● **EXTRAIT CHOISI**:
● ● ● ●

Dans une ville dont on ne sait rien, une usine tourne à vide. Elle travaille à ne rien produire. Chaque nuit, les équipes remettent à zéro ce que les ouvriers de jour ont accompli. Et lorsqu’on parle d’augmenter les cadences, la contestation commence à gronder.
Demain l’usine est un extrait paru sur fascicule indépendant de Yama Loka Terminus : dernières nouvelles de Yirminadingrad, l’oeuvre majeure de Léo Henry et Jacques Mucchielli. Comme je n’ai pas lu ce recueil-monde pour le moment, je ne peux parler que de ce récit en tant que tel.
Dans cette nouvelle, la science-fiction est plus que discrète, invisible. Demain l’usine peut aussi bien se lire comme une vision actuelle du « monde du travail » – et peut-être que le reste de Yama Loka Terminus permet de la considérer avec une vision d’ensemble différente. En fait, la nouvelle aurait eu toute sa place dans le recueil Au bal des actifs sur l’avenir du travail, et notamment à côté de Vertigeo (Emmanuel Delporte) dont il illustre à peu près la même thèse principale. Plutôt que de décrire en détail pourquoi l’état subventionne des usines qui ne servent à rien (on sait juste qu’ils coûtent « moins cher que des chômeurs »), Demain l’usine imagine le cheminement intérieur d’une ouvrière anonyme. Pour elle, la lutte syndicale passe par une reconquête du pouvoir de son propre corps, qui l’amène à revendiquer et couvrir l’action de ses camarades et à en éprouver de la joie.
L’individu atomisé doit, en son for intérieur, prendre les risques pour lui-même et assumer la volonté d’enclencher une action collective. Sans savoir s’il sera suivi. L’individualisme encouragé par le management de l’usine incite les ouvriers à rester assis et à laisser les autres prendre les risques pour eux, de licenciements, de représailles. Éternel dilemme du salarié atomisé : on a tout intérêt à ne pas se mettre en grève (se faire bien voir, se protéger) tout en espérant que les autres le feront (défendre les droits communs). Sauf que quelqu’un doit bien se dévouer si l’on veut que quelque chose se passe.
La lutte des salariés de l’usine tend à l’extraction d’un cadre de plus en plus coercitif (augmentation des cadences, suppression des pauses, encadrement policier, licenciements…) qui les force à mettre leurs corps dans l’équation pour gripper la machine de domination. Si l’engagement est difficile c’est qu’il demande de s’impliquer physiquement, en se levant pour arrêter le travail.

● ● ● ●

● **ÉNONCÉ DU PROBLÈME**:
Répondez aux questions suivantes à l'aide du texte sur la nouvelle Demain l'usine.
(a) De quelle œuvre Demain l'usine est-elle un extrait ?
(b) Selon le texte, l'État subventionne des usines inutiles parce qu'elles coûtent moins cher que quoi ?
(c) Dans quel recueil sur l'avenir du travail la nouvelle aurait-elle eu toute sa place ?
Ces lignes forment un matériau distinct du texte ci-dessus.

● **DONNÉES FOURNIES**:
● ● ● ●

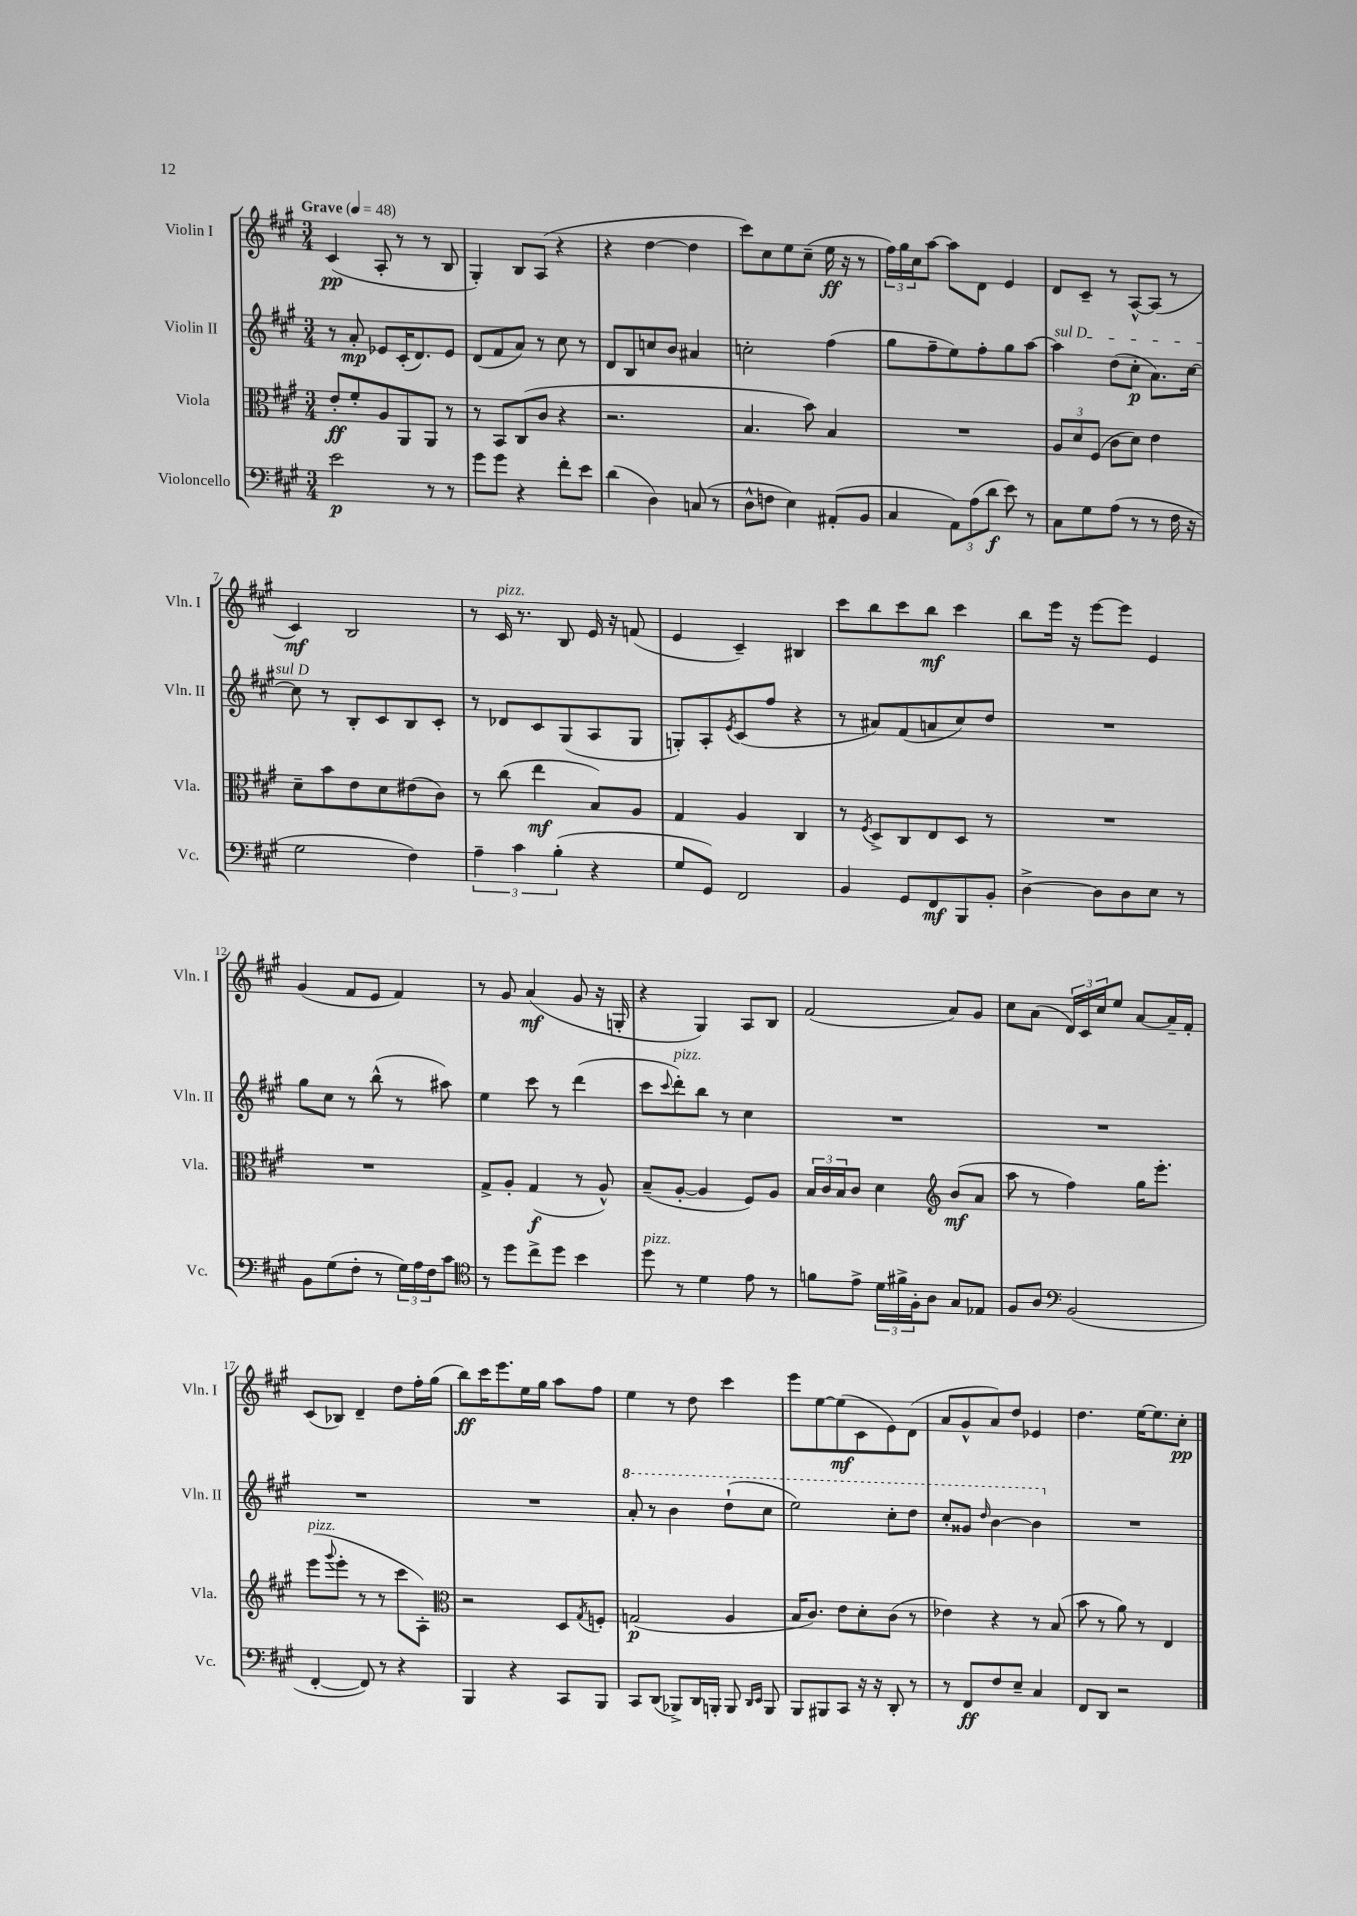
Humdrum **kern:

**kern	**dynam	**kern	**dynam	**kern	**dynam	**kern	**dynam
*part4	*part4	*part3	*part3	*part2	*part2	*part1	*part1
*staff4	*staff4	*staff3	*staff3	*staff2	*staff2	*staff1	*staff1
*I"Violoncello	*	*I"Viola	*	*I"Violin II	*	*I"Violin I	*
*I'Vc.	*	*I'Vla.	*	*I'Vln. II	*	*I'Vln. I	*
*clefF4	*	*clefC3	*	*clefG2	*	*clefG2	*
*k[f#c#g#]	*	*k[f#c#g#]	*	*k[f#c#g#]	*	*k[f#c#g#]	*
*M3/4	*	*M3/4	*	*M3/4	*	*M3/4	*
*MM48	*	*MM48	*	*MM48	*	*MM48	*
=1	=1	=1	=1	=1	=1	=1	=1
!	!	!	!	!	!	!LO:TX:a:B:t=Grave	!
2e\	p	8e'/L	ff	8r	.	(4c#/	pp
.	.	8f#'/	.	8a'/	mp	.	.
.	.	8A/	.	8e-X/L	.	8A'/	.
.	.	8AA/	.	(16c#'/K	.	8r	.
.	.	.	.	8.d/)	.	.	.
8r	.	8AA/J	.	.	.	8r	.
8r	.	8r	.	8e-/J	.	8B/	.
=2	=2	=2	=2	=2	=2	=2	=2
8g#\L	.	8r	.	(8d/L	.	4G#'/)	.
8g#\J	.	8BB/L	.	8f#/	.	.	.
4r	.	(8C#/	.	8a/J)	.	8B/L	.
.	.	8c#/J	.	8r	.	(8A/J	.
8f#'\L	.	4r	.	8cc#\	.	4r	.
8e\J	.	.	.	8r	.	.	.
=3	=3	=3	=3	=3	=3	=3	=3
(4d\	.	2.r	.	8d/L	.	4r	.
.	.	.	.	8B/	.	.	.
4D\)	.	.	.	8ccn/	.	[4dd\	.
.	.	.	.	8b/J	.	.	.
(8Cn/	.	.	.	4a#X/	.	4dd\]	.
8r	.	.	.	.	.	.	.
=4	=4	=4	=4	=4	=4	=4	=4
8D^^\L	.	4.B/	.	2ccn'\	.	8ccc#\L)	.
8Fn\J	.	.	.	.	.	8cc#\	.
4E\)	.	.	.	.	.	8ee\	.
.	.	8b\)	.	.	.	(8cc#~\J	.
(8AA#X'/L	.	4B/	.	(4ff#\	.	16ee\	ff
.	.	.	.	.	.	16r	.
8BB/J	.	.	.	.	.	8r	.
=5	=5	=5	=5	=5	=5	=5	=5
4C#/	.	2.r	.	8gg#\L	.	24ff#\LL)	.
.	.	.	.	.	.	24gg#\	.
.	.	.	.	.	.	24cc#\J	.
.	.	.	.	8ff#~\	.	[8aa\J	.
12AA\L)	.	.	.	8ee\)	.	8aa\L]	.
(12A\	.	.	.	.	.	.	.
.	.	.	.	8ff#'\	.	8d\J	.
12d\J	f	.	.	.	.	.	.
8e\)	.	.	.	8gg#\	.	4e/	.
8r	.	.	.	[8aa\J	.	.	.
=6	=6	=6	=6	=6	=6	=6	=6
!	!	!	!	!LO:TX:a:i:t=sul D	!	!	!
8C#\L	.	12A/L	.	4aa\]	.	8d/L	.
.	.	12d/	.	.	.	.	.
8G#\	.	.	.	.	.	8c#~/J	.
.	.	(12F#/J	.	.	.	.	.
(8A\J	.	8c#\L	.	(8dd\L	.	8r	.
8r	.	8d\J)	.	8cc#'\J	p	[8A^^/L	.
8r	.	4e\	.	8.a\L)	.	(8A/J]	.
16F#\	.	.	.	.	.	8r	.
16r	.	.	.	[16cc#\Jk	.	.	.
!!LO:LB:g=z
=7	=7	=7	=7	=7	=7	=7	=7
2G#\	.	8d~\L	.	8cc#\]	.	4c#/)	mf
.	.	8b\	.	8r	.	.	.
.	.	8e\	.	8B'/L	.	2B/	.
.	.	8d\	.	8c#/	.	.	.
4F#\)	.	(8e#X\	.	8B/	.	.	.
.	.	8c#\J)	.	8c#'/J	.	.	.
=8	=8	=8	=8	=8	=8	=8	=8
6A~\	.	8r	.	8r	.	8r	.
!	!	!	!	!	!	!LO:TX:a:i:t=pizz.	!
.	.	(8cc#\	.	8d-X/L	.	16c#/	.
6c#\	.	.	.	.	.	.	.
.	.	.	.	.	.	8.r	.
.	.	4ee\	mf	8c#/	.	.	.
(6B'\	.	.	.	.	.	.	.
.	.	.	.	(8G#/	.	8B/	.
4r	.	8B/L)	.	8A/	.	16e/	.
.	.	.	.	.	.	16r	.
.	.	8A/J	.	8G#/J	.	(8fn/	.
=9	=9	=9	=9	=9	=9	=9	=9
8G#/L	.	4G#/	.	8Gn'/L)	.	4e/	.
8GG#/J)	.	.	.	8A'/	.	.	.
.	.	.	.	8qe/	.	.	.
2FF#/	.	4A/	.	(8c#/	.	4c#~/)	.
.	.	.	.	8ff#/J	.	.	.
.	.	4C#/	.	4r	.	4B#X/	.
=10	=10	=10	=10	=10	=10	=10	=10
4BB/	.	8r	.	8r	.	8ccc#\L	.
.	.	8qF#/	.	.	.	.	.
.	.	8D^/L	.	8a#X/L)	.	8bb\	.
8GG#/L	.	8C#/	.	(8f#/	.	8ccc#\	.
8FF#/	mf	8E/	.	8an/	.	8bb\J	mf
8BBB/	.	8D/J	.	8cc#/)	.	4ccc#\	.
8BB'/J	.	8r	.	8dd/J	.	.	.
=11	=11	=11	=11	=11	=11	=11	=11
[4D^\	.	2.r	.	2.r	.	8bb\L	.
.	.	.	.	.	.	16eee\Jk	.
.	.	.	.	.	.	16r	.
8D\L]	.	.	.	.	.	[8eee\L	.
8D\	.	.	.	.	.	8eee\J]	.
8E\J	.	.	.	.	.	4e/	.
8r	.	.	.	.	.	.	.
!!LO:LB:g=z
=12	=12	=12	=12	=12	=12	=12	=12
8BB\L	.	2.r	.	8gg#\L	.	(4g#/	.
(8G#\	.	.	.	8cc#\J	.	.	.
8F#'\J	.	.	.	8r	.	8f#/L	.
8r	.	.	.	(8bb^^\	.	8e/J	.
24G#\LL)	.	.	.	8r	.	4f#/)	.
24A\	.	.	.	.	.	.	.
24F#\J	.	.	.	.	.	.	.
8c#\J	.	.	.	8aa#X\)	.	.	.
=13	=13	=13	=13	=13	=13	=13	=13
*clefC4	*	*	*	*	*	*	*
8r	.	8G#^/L	.	4ee\	.	8r	.
8dd\L	.	8A'/J	.	.	.	8g#/	.
8cc#^\	.	(4G#/	f	8ccc#\	.	(4a/	mf
8dd\J	.	.	.	8r	.	.	.
4b\	.	8r	.	(4ddd\	.	8g#/	.
.	.	8A^^/)	.	.	.	16r	.
.	.	.	.	.	.	16Gn'/	.
=14	=14	=14	=14	=14	=14	=14	=14
!LO:TX:a:i:t=pizz.	!	!	!	!	!	!	!
8dd\	.	(8B~/L	.	8ccc#\L	.	4r	.
.	.	.	.	8qqccc#/	.	.	.
!	!	!	!	!LO:TX:a:i:t=pizz.	!	!	!
8r	.	[8A'/J	.	8ddd'\)	.	.	.
4d\	.	4A/]	.	8bb\J	.	4G#/)	.
.	.	.	.	8r	.	.	.
8e\	.	8F#/L)	.	4cc#\	.	8A/L	.
8r	.	8A/J	.	.	.	8B/J	.
=15	=15	=15	=15	=15	=15	=15	=15
8fn\L	.	24B/LL	.	2.r	.	(2f#/	.
.	.	24c#/	.	.	.	.	.
.	.	24B/J	.	.	.	.	.
8e^\J	.	8c#/J	.	.	.	.	.
24d\LL	.	4d\	.	.	.	.	.
24f#X^\	.	.	.	.	.	.	.
24F#'\J	.	.	.	.	.	.	.
8A\J	.	.	.	.	.	.	.
*	*	*clefG2	*	*	*	*	*
8G#/L	.	(8b/L	mf	.	.	8a/L)	.
8E-X/J	.	8a/J	.	.	.	8g#/J	.
=16	=16	=16	=16	=16	=16	=16	=16
8F#/L	.	8aa\	.	2.r	.	8cc#\L	.
8A/J	.	8r	.	.	.	(8a\J	.
*clefF4	*	*	*	*	*	*	*
(2BB/	.	4ff#\)	.	.	.	24d/LL)	.
.	.	.	.	.	.	24c#/	.
.	.	.	.	.	.	24cc#/J	.
.	.	.	.	.	.	8ee/J	.
.	.	16gg#\KL	.	.	.	[8a/L	.
.	.	8.eee'\J	.	.	.	.	.
.	.	.	.	.	.	16a~/L]	.
.	.	.	.	.	.	16f#'/JJ	.
!!LO:LB:g=z
=17	=17	=17	=17	=17	=17	=17	=17
!	!	!LO:TX:a:i:t=pizz.	!	!	!	!	!
[4FF#'/	.	(8eee\L	.	2.r	.	(8c#/L	.
.	.	8qqggg#/	.	.	.	.	.
.	.	8eee'\J	.	.	.	8B-X/J)	.
8FF#/])	.	8r	.	.	.	4d~/	.
8r	.	8r	.	.	.	.	.
4r	.	8ccc#\L	.	.	.	8dd\L	.
.	.	8A'\J)	.	.	.	16ff#'\L	.
.	.	.	.	.	.	(16gg#\JJ	.
=18	=18	=18	=18	=18	=18	=18	=18
*	*	*clefC3	*	*	*	*	*
4BBB/	.	2r	.	2.r	.	8bb\L)	ff
.	.	.	.	.	.	16ccc#\K	.
.	.	.	.	.	.	8.eee\	.
4r	.	.	.	.	.	.	.
.	.	.	.	.	.	16ee\L	.
.	.	.	.	.	.	16gg#\JJ	.
8CC#/L	.	8D/L	.	.	.	8aa\L	.
.	.	8qG#/	.	.	.	.	.
8BBB/J	.	8Fn'/J	.	.	.	8ff#\J	.
=19	=19	=19	=19	=19	=19	=19	=19
*	*	*	*	*8va	*	*	*
8CC#/L	.	(2Gn/	p	8aa'/	.	4ee\	.
(8DD/J	.	.	.	8r	.	.	.
8BBB-X^/L)	.	.	.	4bb\	.	8r	.
16DD/L	.	.	.	.	.	8dd\	.
16BBBn'/JJ	.	.	.	.	.	.	.
8BBB/	.	4A/	.	(8ddd`\L	.	4ccc#\	.
16qqDD/LL	.	.	.	.	.	.	.
16qqEE/JJ	.	.	.	.	.	.	.
8BBB/	.	.	.	8ccc#\J	.	.	.
=20	=20	=20	=20	=20	=20	=20	=20
8BBB/L	.	16B/KL	.	2eee\)	.	8eee\L	.
.	.	8.c#/J)	.	.	.	.	.
8BBB#X/	.	.	.	.	.	[8ee\	.
8CC#/J	.	8e\L	.	.	.	(8ee\]	mf
16r	.	8d'\	.	.	.	8c#\	.
16r	.	.	.	.	.	.	.
8DD'/	.	(8c#\J	.	8ccc#'\L	.	8e\)	.
8r	.	8r	.	8ddd\J	.	(8d\J	.
=21	=21	=21	=21	=21	=21	=21	=21
8r	.	4e-X\)	.	8ccc#'/L	.	8a/L	.
8FF#/L	ff	.	.	8gg##X/J	.	8g#^^/	.
.	.	.	.	16qqddd/	.	.	.
8F#/	.	4r	.	[4bb\	.	8a/)	.
8E~/J	.	.	.	.	.	8dd/J	.
4C#/	.	8r	.	4bb\]	.	4e-X/	.
.	.	(8B/	.	.	.	.	.
=22	=22	=22	=22	=22	=22	=22	=22
*	*	*	*	*X8va	*	*	*
8FF#/L	.	8b\	.	2.r	.	4.dd\	.
8DD/J	.	8r	.	.	.	.	.
2r	.	8a\)	.	.	.	.	.
.	.	8r	.	.	.	[16ee\KL	.
.	.	.	.	.	.	8.ee\]	.
.	.	4E/	.	.	.	.	.
.	.	.	.	.	.	8cc#'\J	pp
==	==	==	==	==	==	==	==
*-	*-	*-	*-	*-	*-	*-	*-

● ● ● ●

● **RÉSULTAT ATTENDU**:
(a) De Yama Loka Terminus : dernières nouvelles de Yirminadingrad, de Léo Henry et Jacques Mucchielli.
(b) Que des chômeurs.
(c) Dans le recueil Au bal des actifs.